_Action item_.
Render the lines starting at the one containing "Tell whether audience" and ending at the one containing "Answer: yes" as a JSON list of strings, one string per line, leaving out blank lines.

Records in a dataset
▼▼▼

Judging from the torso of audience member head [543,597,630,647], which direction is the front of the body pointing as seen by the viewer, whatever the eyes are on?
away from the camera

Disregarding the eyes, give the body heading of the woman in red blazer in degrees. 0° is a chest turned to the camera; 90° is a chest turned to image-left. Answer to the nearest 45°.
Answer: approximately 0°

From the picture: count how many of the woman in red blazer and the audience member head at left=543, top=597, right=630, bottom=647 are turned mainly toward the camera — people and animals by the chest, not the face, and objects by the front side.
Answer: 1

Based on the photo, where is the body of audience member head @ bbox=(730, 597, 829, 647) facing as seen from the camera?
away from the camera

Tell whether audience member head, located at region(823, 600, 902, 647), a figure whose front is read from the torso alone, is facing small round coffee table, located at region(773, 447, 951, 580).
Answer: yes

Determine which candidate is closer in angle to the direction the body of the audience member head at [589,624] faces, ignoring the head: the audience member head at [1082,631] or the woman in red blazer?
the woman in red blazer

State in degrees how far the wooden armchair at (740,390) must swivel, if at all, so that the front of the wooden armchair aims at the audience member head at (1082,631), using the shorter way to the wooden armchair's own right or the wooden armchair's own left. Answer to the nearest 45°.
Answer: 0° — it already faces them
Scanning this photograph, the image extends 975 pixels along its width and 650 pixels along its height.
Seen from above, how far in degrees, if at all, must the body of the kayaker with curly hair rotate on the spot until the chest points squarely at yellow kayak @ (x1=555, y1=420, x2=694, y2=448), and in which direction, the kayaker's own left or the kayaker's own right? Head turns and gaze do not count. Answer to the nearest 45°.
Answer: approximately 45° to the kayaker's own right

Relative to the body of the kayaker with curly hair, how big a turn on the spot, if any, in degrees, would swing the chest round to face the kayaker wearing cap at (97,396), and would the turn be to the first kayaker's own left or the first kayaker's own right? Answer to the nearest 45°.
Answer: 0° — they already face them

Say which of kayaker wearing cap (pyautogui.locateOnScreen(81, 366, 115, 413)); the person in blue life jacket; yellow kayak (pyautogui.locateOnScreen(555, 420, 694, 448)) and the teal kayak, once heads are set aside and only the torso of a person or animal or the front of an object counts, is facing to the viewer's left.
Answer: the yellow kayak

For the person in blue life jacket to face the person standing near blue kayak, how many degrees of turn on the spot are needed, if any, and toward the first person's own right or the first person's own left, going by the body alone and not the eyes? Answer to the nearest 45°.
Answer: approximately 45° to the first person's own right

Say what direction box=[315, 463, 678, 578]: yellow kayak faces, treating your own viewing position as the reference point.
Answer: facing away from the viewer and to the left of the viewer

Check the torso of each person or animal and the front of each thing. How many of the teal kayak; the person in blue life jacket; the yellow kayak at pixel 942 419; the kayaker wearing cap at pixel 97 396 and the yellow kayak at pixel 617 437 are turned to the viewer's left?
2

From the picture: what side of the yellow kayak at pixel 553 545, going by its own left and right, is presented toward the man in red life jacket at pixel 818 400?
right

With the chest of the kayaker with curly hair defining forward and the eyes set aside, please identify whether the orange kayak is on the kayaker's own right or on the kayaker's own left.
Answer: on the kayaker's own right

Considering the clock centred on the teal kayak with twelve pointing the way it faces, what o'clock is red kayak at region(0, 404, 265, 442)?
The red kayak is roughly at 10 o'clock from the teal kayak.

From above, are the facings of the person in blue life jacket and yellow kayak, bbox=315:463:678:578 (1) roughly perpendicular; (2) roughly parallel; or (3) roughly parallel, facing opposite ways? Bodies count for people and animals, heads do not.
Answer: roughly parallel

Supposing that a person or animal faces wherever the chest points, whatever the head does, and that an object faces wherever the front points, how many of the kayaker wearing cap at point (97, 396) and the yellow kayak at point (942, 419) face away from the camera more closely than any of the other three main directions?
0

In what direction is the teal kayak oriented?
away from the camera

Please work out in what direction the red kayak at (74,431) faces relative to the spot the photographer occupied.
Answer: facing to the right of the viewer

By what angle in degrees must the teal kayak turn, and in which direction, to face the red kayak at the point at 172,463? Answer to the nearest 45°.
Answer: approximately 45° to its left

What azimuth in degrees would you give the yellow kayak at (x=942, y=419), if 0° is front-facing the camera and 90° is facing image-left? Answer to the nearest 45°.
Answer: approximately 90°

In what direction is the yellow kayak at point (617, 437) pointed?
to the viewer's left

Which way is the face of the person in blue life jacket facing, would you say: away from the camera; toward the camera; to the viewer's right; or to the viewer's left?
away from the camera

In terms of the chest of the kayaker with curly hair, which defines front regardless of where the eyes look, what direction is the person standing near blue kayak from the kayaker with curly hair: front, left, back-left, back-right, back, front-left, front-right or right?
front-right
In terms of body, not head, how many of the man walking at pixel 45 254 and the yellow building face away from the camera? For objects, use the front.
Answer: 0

▲▲▲
▼▼▼

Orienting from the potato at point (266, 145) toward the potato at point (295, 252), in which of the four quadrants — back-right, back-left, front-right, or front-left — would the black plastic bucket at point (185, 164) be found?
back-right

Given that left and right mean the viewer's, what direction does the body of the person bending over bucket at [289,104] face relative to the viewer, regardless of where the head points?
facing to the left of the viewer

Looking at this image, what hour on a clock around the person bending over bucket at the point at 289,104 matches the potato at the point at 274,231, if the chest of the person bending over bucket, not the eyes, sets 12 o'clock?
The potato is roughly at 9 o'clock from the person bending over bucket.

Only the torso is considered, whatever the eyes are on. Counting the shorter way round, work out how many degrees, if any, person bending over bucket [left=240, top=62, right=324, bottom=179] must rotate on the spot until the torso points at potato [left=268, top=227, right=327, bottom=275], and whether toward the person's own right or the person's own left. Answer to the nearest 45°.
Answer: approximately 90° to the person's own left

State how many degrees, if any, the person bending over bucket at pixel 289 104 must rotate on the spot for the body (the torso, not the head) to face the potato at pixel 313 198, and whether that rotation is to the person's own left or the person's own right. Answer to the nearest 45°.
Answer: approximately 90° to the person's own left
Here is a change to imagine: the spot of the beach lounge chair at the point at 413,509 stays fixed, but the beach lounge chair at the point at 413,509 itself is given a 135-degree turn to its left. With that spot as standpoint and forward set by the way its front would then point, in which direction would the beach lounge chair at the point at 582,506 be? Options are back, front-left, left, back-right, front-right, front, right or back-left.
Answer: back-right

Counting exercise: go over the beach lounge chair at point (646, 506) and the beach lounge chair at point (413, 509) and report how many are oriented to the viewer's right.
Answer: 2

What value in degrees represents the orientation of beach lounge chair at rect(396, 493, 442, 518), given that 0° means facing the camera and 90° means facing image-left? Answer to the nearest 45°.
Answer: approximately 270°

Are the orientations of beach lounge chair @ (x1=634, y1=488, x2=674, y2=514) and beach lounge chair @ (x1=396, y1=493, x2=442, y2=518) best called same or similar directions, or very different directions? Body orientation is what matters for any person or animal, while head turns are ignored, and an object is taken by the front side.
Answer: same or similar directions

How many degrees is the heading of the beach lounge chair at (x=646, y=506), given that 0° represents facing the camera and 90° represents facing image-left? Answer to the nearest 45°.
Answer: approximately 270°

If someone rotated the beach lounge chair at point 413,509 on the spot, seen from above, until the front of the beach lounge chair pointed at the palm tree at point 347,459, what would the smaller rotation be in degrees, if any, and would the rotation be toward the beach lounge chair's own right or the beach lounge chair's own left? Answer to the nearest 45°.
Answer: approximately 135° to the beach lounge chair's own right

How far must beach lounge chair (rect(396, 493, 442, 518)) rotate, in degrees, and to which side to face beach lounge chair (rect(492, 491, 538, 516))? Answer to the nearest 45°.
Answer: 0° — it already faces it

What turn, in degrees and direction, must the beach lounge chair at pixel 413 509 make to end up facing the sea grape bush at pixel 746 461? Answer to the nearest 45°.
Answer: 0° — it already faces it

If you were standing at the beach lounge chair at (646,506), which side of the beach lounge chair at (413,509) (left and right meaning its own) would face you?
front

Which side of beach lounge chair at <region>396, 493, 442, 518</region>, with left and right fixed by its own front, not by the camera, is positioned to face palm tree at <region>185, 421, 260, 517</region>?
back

▲▲▲

_Answer space_.
[
  "Tell whether audience member head, located at region(823, 600, 902, 647), a figure whose front is read from the torso alone, is facing small round coffee table, located at region(773, 447, 951, 580).",
  "Answer: yes"
]